Living abroad has changed our lives in many ways. As you know, we have had the opportunity to do, see, and experience many new and exciting things while living in Korea. For more than a year now we have been on this amazing adventure and every day new challenges are met and new memories made.
Yet every expat knows that living abroad means that there are things you are going to inevitably miss out on. Even though we understood this reality when moving abroad, there was no way to prepare for the actual emotions that you experience when you are absent from special events. Deaths, births, celebrations; they happen, even without us there. This past weekend was my brother TJ’s wedding. The timing with our new jobs and no immediate vacation days meant that we were going to miss it. Knowing we couldn’t be there, we quickly started brainstorming what we COULD do from the other side of the world.
We found a website that would print life-sized cardboard cutouts if you sent them in a photo. Pricey, but worth it. The cutouts were a huge hit and quite the surprise.

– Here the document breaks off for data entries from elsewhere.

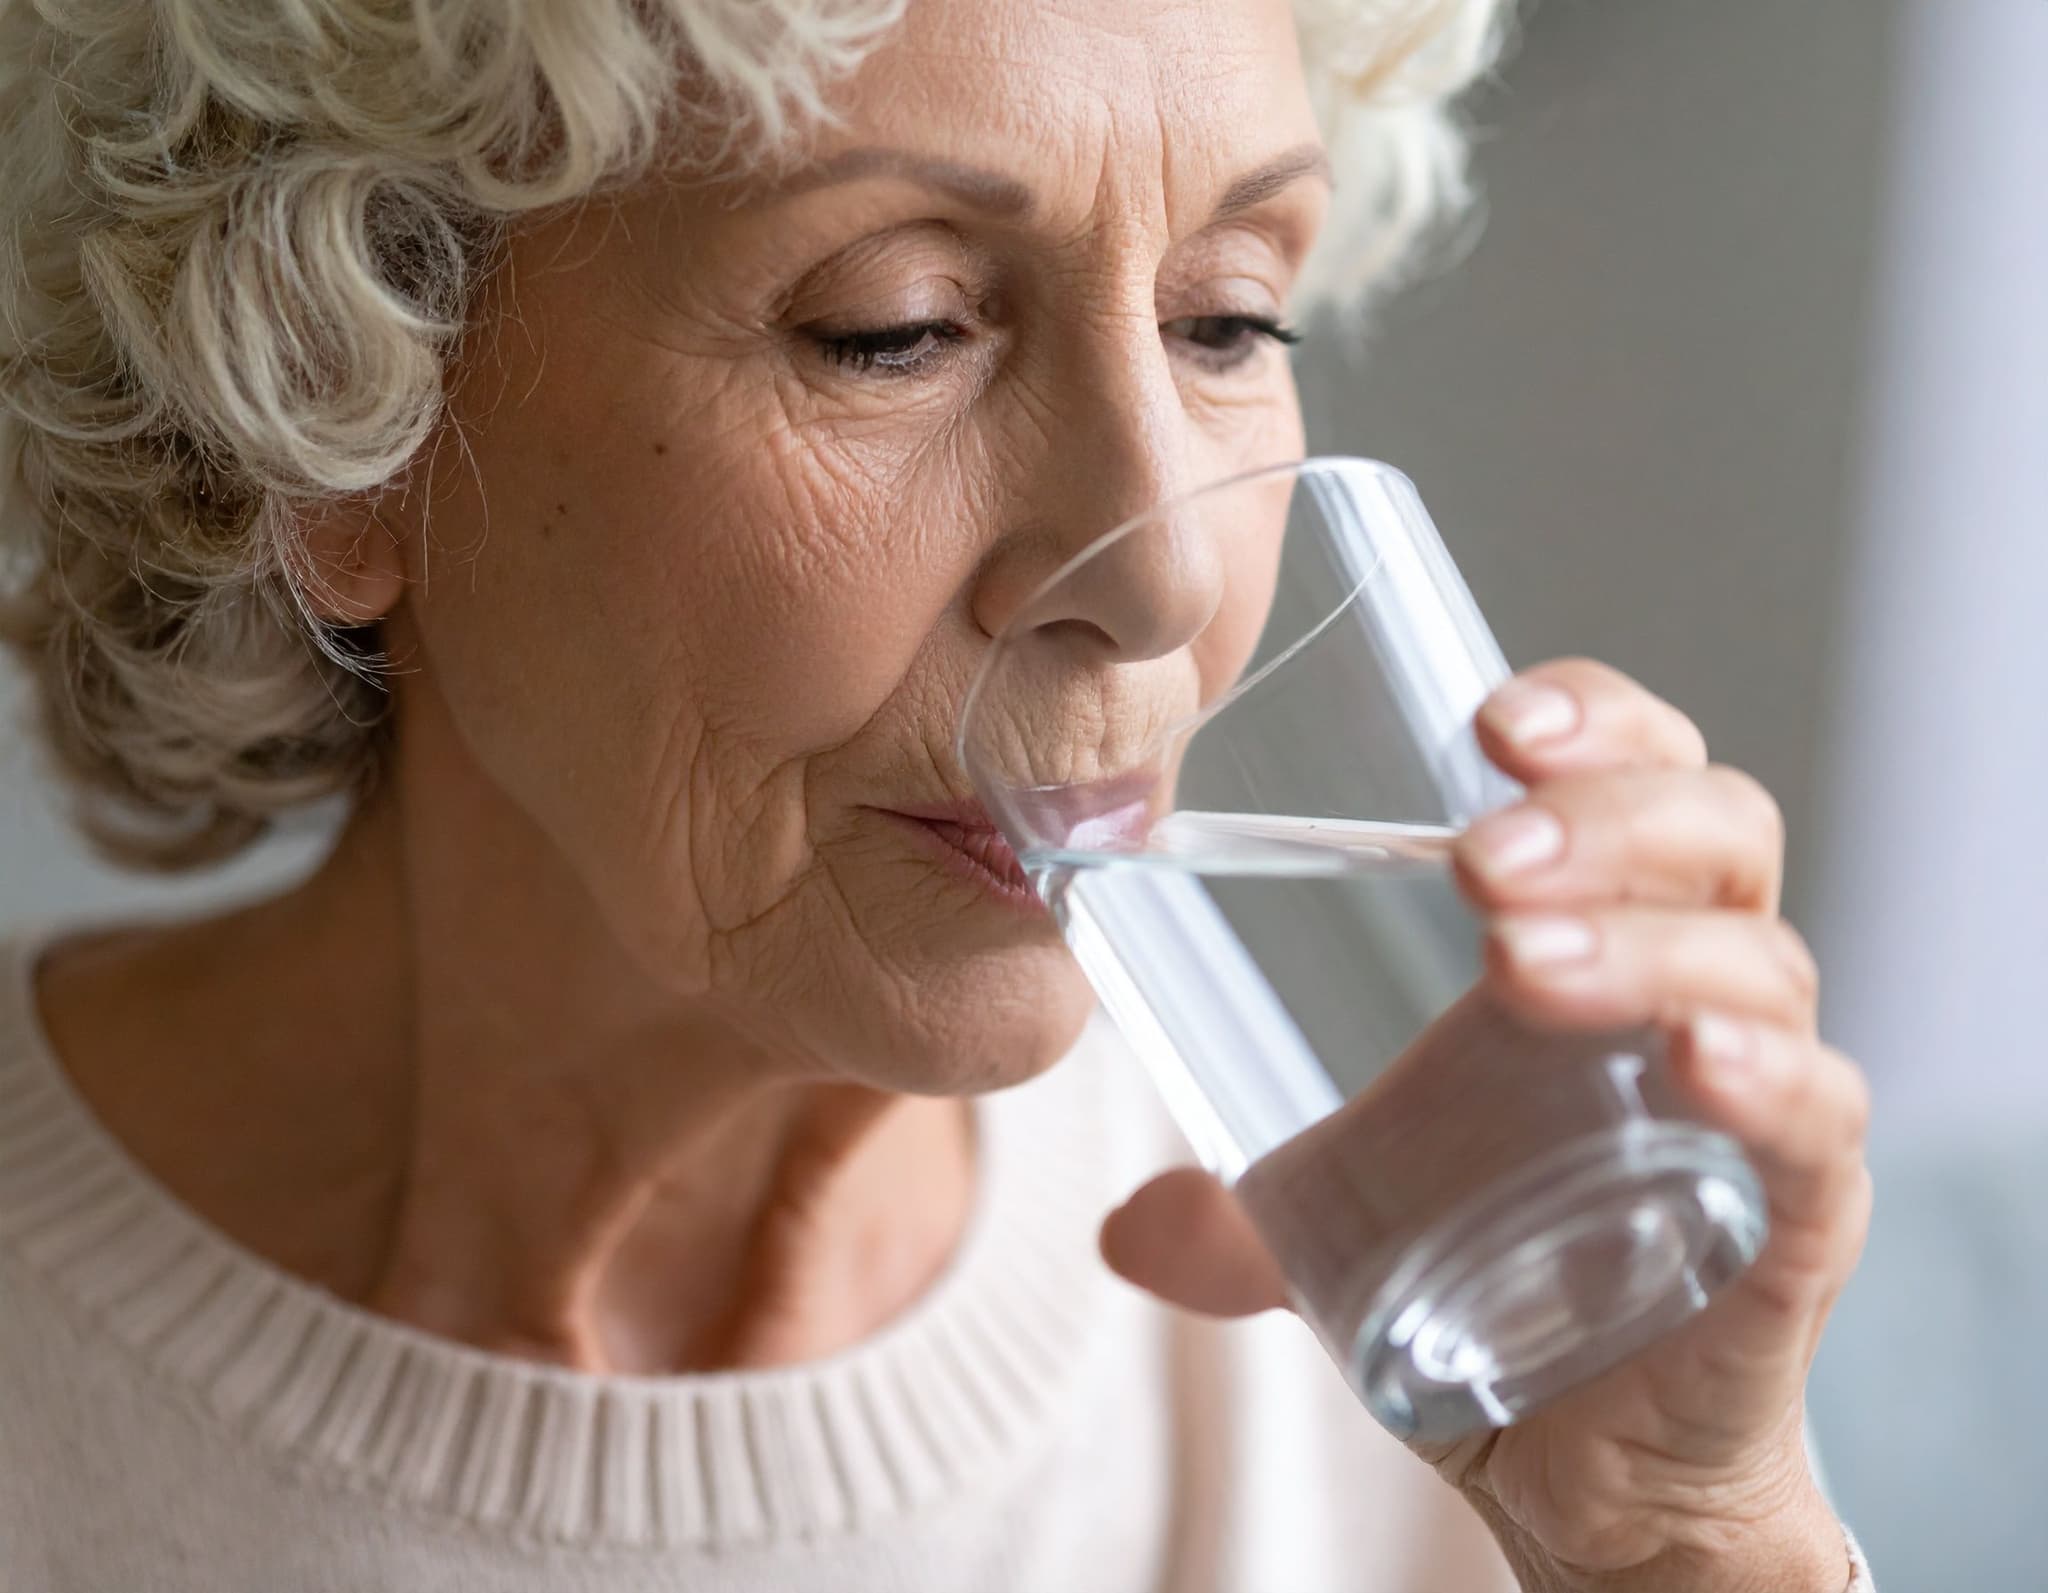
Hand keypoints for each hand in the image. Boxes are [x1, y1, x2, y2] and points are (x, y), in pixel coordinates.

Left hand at [1100, 659, 1870, 1591]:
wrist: (1588, 1453)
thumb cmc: (1489, 1274)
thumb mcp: (1342, 1226)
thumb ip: (1235, 1218)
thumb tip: (1122, 1229)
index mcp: (1593, 934)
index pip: (1631, 770)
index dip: (1588, 719)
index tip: (1485, 723)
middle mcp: (1693, 986)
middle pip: (1709, 831)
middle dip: (1600, 817)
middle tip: (1479, 859)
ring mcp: (1757, 1092)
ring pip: (1753, 957)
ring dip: (1637, 940)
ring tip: (1516, 960)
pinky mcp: (1803, 1207)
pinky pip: (1824, 1113)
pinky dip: (1772, 1074)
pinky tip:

We were able to still be in wedding photos and everything! We were also able to work with my parents to contact the venue to ask about a wifi network. With super fast internet speeds in Korea, we were able to give one more surprise to my brother and his fiancé. As they stood in front of everyone and recited their vows, the pastor reminded them that love could know no boundaries and that it had even traveled halfway around the world to attend their special day. At that point they looked to where he pointed and, on a small table in the back, we were on Skype, watching, waving, and transmitting our love. Needless to say, there wasn’t a dry eye on the Oklahoma or Korea side of that internet connection.
Miraculously, we were able to Skype throughout the entire wedding. Watching the first dance, the cutting of the cake, and even chatting with family; we were in attendance as best we could. The battery of the computer lasted over four hours and we stayed up late into the night celebrating from a distant timezone.
During our time abroad, this was the most painful and difficult moment I have experienced. Even though we were able to be there on Skype and see the entire wedding, my heart was still breaking that I could not hug my brother or dance with him like he did with me on my wedding day. I must have cried at least a thousand different times throughout the wedding. Watching them walk down the isle, during the choreographed mother/son dance, and I DEFINITELY sobbed when the DJ asked fathers and daughters to all come to the dance floor and my dad picked up the computer and spun me in circles.
When everything started to wind down, we got time to talk with my brother and his new wife, Sara. After talking with TJ for a while, Sara’s sister came over to say hello. She mentioned how incredible it was that we were able to be “there.” We expressed our regrets of not truly being able to attend and she asked us, “Is living there worth it?”
Without much hesitation, we both answered “YES.”
Throughout even the lowest of lows while living in Korea, we know that we have no regrets about moving our lives here. In fact, it has made us appreciate our lives back home even more. Perhaps you take for granted visiting with your grandmother or going to your nephew’s birthday party. You may overlook how special it is to hug your mother or have lunch with a close friend. After moving to the other side of the world, I think we love them better now.